Instructions for the task:
Determine the number of lines in the entries below in which the word "geleverd" appears, and reply with that number only.

Dataset content:
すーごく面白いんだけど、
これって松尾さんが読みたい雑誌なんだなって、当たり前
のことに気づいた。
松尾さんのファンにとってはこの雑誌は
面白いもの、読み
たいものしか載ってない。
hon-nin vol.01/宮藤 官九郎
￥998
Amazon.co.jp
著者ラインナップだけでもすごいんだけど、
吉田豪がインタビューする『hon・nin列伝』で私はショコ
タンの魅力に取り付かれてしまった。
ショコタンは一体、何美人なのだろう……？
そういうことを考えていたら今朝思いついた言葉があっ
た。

* * *

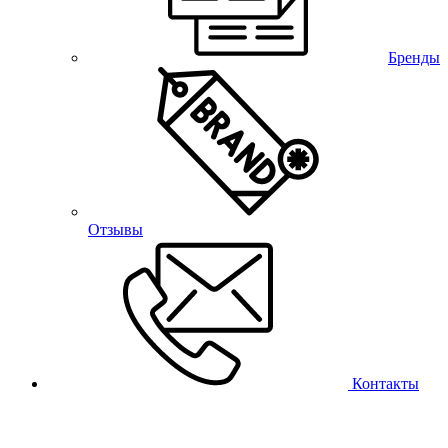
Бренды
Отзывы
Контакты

--

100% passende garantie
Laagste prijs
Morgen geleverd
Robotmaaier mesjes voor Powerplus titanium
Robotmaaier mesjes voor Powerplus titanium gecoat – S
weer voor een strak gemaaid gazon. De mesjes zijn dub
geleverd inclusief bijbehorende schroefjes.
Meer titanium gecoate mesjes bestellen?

Response to the exercise:
2